Please let me know if any other information needed.

jjmachan commented 1 day ago

hey @Nari995 what is the type for azure_model? is it wrapped? do you face this problem everytime?

Nari995 commented 1 day ago

Hi @jjmachan, azure_model is an instance of the AzureChatOpenAI class. Please find below snippet for reference

azure_model = AzureChatOpenAI( openai_api_version="2024-02-15-preview", azure_endpoint=azure_configs["base_url"], azure_deployment=azure_configs["model_deployment"], model=azure_configs["model_name"], validate_base_url=False, )

we don't face this problem every time. Never faced it when we use other ragas metrics (AnswerCorrectness, AnswerRelevancy, Faithfulness etc), Facing it only with Agentic metrics.

sahusiddharth commented 1 day ago

@Nari995, I think the issue might be caused by a mix-up between Ragas messages and LangChain messages. You can try to fix this by explicitly using the message types from Ragas.

import ragas.messages as r

# Use Ragas message types directly
messages = [
    r.HumanMessage(content="Your message"),
    r.AIMessage(content="AI response"),
    r.ToolMessage(content="Tool output")
]

I’m not 100% sure, but this might help clear up the confusion.
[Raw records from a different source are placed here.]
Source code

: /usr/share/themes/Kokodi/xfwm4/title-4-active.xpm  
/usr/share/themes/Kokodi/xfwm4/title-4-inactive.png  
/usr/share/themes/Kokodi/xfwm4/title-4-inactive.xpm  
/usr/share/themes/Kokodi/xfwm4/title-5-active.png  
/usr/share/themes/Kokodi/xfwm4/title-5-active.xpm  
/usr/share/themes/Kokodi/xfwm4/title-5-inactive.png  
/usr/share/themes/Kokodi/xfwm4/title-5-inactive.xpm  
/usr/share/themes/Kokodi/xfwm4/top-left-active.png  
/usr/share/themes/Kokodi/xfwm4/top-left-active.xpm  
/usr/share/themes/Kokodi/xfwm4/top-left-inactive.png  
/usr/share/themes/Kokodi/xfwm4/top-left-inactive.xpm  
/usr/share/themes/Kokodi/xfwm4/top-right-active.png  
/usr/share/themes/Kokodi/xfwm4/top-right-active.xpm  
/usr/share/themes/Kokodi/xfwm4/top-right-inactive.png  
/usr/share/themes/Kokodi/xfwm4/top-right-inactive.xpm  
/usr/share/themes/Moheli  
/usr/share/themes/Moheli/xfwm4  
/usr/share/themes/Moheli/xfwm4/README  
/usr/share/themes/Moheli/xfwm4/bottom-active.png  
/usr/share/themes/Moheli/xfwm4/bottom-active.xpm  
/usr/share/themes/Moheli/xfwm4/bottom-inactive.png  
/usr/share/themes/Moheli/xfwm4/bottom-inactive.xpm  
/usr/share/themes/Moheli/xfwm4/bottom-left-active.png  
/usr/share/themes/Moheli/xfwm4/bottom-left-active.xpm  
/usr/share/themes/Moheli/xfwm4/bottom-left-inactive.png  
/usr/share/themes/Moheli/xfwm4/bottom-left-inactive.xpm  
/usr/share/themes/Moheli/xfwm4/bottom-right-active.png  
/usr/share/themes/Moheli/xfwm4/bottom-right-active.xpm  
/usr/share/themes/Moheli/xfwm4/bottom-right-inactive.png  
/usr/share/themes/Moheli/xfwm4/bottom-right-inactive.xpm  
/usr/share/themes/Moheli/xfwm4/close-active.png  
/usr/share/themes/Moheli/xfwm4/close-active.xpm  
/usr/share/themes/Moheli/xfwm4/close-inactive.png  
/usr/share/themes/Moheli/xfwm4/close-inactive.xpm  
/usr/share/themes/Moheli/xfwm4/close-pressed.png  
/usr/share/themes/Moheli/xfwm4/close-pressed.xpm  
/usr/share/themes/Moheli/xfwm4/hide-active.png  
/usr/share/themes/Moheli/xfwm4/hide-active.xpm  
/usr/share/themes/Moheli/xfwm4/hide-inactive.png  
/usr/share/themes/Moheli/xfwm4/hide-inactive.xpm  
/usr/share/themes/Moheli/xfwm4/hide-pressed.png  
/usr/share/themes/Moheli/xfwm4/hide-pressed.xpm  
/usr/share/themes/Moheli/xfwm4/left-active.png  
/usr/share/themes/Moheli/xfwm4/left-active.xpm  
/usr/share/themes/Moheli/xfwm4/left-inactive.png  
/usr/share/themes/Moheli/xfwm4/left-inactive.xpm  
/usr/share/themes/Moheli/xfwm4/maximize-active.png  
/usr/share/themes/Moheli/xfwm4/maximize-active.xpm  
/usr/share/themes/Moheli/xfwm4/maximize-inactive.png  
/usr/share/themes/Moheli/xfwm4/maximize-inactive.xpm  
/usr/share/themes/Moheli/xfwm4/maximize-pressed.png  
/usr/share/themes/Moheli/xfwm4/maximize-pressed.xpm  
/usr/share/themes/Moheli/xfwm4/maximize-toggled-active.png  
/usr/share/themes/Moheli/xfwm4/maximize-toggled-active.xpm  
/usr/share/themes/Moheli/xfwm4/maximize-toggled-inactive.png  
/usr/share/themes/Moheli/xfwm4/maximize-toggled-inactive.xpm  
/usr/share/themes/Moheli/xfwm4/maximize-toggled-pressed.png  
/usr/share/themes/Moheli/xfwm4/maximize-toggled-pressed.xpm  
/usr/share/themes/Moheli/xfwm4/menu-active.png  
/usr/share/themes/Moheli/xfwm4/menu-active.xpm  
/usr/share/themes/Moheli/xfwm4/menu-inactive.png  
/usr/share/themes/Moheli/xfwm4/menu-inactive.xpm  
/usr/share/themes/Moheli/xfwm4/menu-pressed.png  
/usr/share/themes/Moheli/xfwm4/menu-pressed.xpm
Please give it a try and let me know how it goes!

Nari995 commented 1 day ago

hello @sahusiddharth,

Still, we are getting the same error.

TypeError: object of type 'StringPromptValue' has no len()

any other suggestions?

sahusiddharth commented 1 day ago

@Nari995, try

from ragas.llms import LangchainLLMWrapper
.
.
.
scorer.llm = LangchainLLMWrapper(azure_model)

Have a look at this colab notebook

Nari995 commented 19 hours ago

Hi @sahusiddharth, it is working fine with above suggestion. we are able to move ahead in metrics evaluation. Thank you so much for your assistance.